2006-11-08 Thread Thijs Kinkhorst
On Mon, 2006-11-06 at 18:43 +0200, Andy Shevchenko wrote:
  And it's a Perl script. The arch is all and not any, since it's
  not an arch specific binary.
 Oh, thanks. I've rebuilt the pacakge.

In general it looks good, but I have the following comments:

* The description can be improved.

 Description: A program to rename and rotate files according to EXIF tags

A program to is superfluous and should be removed.
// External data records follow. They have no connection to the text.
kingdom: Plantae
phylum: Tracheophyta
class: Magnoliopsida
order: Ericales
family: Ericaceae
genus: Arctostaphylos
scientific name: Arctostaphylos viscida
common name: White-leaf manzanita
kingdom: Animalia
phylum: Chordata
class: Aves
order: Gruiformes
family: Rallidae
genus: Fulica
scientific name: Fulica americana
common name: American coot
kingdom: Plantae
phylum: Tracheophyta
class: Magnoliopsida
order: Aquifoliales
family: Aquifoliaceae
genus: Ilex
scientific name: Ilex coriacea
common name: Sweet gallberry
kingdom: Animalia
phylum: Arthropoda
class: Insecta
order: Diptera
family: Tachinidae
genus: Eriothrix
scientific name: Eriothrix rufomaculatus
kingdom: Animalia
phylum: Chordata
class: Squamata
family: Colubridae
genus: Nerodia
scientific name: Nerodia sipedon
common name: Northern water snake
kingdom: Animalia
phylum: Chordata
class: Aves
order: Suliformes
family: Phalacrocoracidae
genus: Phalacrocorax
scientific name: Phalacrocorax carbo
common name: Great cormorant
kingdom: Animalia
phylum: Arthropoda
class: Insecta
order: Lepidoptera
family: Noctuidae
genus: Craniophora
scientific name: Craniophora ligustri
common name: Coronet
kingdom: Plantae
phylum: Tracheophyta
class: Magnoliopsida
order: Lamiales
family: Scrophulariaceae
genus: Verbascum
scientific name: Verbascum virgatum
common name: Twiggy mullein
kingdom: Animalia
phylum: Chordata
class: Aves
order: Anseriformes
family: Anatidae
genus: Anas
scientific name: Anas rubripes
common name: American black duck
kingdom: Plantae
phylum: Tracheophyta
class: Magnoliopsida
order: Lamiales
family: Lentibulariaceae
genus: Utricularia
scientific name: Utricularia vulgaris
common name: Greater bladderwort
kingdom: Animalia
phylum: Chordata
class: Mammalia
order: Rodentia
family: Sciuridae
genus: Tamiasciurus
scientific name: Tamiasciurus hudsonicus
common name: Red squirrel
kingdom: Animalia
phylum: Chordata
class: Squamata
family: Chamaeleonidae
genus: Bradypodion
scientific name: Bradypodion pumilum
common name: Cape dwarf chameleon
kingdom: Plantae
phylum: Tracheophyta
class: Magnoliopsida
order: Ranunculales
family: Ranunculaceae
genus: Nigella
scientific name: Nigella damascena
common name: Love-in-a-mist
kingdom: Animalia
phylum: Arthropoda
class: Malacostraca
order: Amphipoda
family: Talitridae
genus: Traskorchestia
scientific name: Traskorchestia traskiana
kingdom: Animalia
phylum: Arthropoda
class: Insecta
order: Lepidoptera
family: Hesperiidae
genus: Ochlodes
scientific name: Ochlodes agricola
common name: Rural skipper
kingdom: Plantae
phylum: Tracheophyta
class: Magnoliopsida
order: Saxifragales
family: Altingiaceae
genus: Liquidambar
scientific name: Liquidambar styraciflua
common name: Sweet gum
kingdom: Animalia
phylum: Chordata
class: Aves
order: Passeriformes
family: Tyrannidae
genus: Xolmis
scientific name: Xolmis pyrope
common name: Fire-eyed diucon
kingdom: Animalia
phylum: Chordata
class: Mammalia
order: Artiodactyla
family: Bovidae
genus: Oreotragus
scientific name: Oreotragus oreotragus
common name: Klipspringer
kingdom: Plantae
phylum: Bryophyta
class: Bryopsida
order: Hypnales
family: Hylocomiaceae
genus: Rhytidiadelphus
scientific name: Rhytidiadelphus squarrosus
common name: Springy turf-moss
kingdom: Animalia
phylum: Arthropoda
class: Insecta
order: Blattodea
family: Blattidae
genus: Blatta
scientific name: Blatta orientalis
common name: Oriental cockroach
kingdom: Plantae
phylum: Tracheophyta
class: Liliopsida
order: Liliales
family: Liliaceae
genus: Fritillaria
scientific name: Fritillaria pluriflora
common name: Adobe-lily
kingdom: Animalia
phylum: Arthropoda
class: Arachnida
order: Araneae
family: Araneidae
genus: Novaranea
 Renrot renames files according the DateTimeOriginal and FileModifyDate
 EXIF tags, if they exist. Otherwise, the name will be set according to
 the current timestamp. Additionally, it rotates files and their
 thumbnails, accordingly Orientation EXIF tag.

accordingly - using the

There's also the problem that your description does not contain
references to JPEG or photos. If I'm looking for rotate and photo or
rotate and JPEG I will not find it.

I propose the following revised short- and long description:

Description: Rename and rotate photos according to EXIF tags
 Renrot renames JPEG files according the DateTimeOriginal and
 FileModifyDate EXIF (metadata) tags, if they exist. Otherwise, the name
 will be set according to the current timestamp. Additionally, it
 rotates images and their thumbnails, using the Orientation EXIF tag.

* In debian/watch, replace update with uupdate.

* In debian/rules, you call the distclean target but your upstream
makefile doesn't contain that target.

Otherwise, it looks good. Good luck with your package!